> **DIRECTION**: List every line in the records below that contains the string "sketchPlane".
-----
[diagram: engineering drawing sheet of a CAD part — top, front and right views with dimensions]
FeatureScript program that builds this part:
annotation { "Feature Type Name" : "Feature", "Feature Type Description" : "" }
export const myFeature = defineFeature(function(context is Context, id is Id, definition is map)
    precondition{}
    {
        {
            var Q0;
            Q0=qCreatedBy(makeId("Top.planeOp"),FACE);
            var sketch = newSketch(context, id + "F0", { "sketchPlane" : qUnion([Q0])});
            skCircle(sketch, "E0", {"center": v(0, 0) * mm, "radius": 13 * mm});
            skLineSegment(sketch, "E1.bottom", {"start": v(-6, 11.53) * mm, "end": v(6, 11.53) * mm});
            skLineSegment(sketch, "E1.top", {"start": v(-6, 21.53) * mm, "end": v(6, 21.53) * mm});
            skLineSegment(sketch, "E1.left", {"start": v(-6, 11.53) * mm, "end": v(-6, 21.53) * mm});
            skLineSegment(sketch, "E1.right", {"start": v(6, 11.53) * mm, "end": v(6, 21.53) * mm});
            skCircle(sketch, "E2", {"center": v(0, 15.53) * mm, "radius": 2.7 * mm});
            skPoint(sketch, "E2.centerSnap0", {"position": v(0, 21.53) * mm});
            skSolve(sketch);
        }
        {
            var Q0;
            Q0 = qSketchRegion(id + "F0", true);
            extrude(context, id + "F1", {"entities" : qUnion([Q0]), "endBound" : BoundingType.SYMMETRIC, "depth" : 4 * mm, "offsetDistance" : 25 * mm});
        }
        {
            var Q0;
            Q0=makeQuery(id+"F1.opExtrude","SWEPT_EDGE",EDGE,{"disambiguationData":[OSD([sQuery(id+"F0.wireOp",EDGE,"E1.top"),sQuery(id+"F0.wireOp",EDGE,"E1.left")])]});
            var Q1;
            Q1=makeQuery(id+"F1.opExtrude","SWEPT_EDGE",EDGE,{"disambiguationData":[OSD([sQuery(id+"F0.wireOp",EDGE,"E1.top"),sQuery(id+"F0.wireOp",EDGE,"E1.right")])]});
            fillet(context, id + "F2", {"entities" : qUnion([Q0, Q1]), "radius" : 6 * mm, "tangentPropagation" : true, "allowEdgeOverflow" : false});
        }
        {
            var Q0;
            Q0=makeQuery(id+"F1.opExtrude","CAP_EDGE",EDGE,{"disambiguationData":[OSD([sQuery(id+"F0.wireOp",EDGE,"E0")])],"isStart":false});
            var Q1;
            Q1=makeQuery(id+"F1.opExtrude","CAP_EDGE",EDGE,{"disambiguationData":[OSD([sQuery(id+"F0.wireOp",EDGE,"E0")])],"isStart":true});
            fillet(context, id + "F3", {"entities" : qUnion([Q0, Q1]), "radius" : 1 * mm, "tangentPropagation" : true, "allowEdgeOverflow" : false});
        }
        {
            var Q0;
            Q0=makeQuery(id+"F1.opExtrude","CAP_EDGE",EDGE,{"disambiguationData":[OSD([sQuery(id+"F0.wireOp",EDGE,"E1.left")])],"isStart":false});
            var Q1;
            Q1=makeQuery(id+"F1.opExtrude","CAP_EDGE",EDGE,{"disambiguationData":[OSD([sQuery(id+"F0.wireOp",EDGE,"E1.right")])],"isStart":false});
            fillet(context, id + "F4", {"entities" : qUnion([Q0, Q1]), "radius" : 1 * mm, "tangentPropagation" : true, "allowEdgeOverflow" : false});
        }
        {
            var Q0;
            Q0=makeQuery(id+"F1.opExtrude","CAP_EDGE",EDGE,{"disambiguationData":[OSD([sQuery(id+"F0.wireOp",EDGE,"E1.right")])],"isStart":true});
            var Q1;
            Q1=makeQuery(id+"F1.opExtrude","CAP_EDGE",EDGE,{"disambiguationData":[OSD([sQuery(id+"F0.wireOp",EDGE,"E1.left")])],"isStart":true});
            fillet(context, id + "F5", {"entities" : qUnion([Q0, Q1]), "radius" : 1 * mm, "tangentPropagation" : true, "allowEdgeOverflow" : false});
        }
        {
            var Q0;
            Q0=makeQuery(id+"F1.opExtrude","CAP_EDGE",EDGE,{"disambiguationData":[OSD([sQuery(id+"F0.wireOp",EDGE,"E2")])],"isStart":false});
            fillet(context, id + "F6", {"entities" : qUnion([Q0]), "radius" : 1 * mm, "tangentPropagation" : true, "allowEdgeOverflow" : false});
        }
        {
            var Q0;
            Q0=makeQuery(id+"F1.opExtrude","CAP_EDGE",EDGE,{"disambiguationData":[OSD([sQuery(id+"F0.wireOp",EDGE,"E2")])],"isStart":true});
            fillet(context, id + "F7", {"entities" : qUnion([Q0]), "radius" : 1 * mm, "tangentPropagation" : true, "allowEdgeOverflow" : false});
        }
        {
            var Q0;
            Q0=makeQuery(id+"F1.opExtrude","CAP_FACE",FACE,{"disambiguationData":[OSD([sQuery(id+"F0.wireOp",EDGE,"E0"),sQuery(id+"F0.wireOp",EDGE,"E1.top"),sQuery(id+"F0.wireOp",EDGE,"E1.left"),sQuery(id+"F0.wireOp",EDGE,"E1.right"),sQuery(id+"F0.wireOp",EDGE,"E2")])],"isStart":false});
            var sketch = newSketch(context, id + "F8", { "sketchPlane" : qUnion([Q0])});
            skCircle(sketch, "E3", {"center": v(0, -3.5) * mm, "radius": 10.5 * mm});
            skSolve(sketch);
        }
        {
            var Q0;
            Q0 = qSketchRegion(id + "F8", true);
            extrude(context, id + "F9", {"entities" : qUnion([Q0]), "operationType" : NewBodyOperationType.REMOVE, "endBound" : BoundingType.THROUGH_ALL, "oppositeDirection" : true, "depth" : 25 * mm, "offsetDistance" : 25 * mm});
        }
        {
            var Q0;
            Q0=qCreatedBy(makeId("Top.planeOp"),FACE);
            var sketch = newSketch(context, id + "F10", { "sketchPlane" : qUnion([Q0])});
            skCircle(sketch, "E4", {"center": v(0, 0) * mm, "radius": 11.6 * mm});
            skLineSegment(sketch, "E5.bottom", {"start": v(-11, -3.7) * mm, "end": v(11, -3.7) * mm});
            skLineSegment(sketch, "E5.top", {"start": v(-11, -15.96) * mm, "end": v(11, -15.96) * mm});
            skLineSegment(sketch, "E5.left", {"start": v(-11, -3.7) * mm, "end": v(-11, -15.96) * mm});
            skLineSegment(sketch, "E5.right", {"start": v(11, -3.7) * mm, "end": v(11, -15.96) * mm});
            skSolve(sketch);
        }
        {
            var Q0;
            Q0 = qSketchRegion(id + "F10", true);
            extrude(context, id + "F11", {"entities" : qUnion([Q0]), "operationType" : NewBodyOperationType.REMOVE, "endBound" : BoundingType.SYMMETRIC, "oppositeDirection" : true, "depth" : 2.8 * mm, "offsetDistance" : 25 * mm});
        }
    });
-----
> **THE RESULT**:
            var sketch = newSketch(context, id + "F0", { "sketchPlane" : qUnion([Q0])});
            var sketch = newSketch(context, id + "F8", { "sketchPlane" : qUnion([Q0])});
            var sketch = newSketch(context, id + "F10", { "sketchPlane" : qUnion([Q0])});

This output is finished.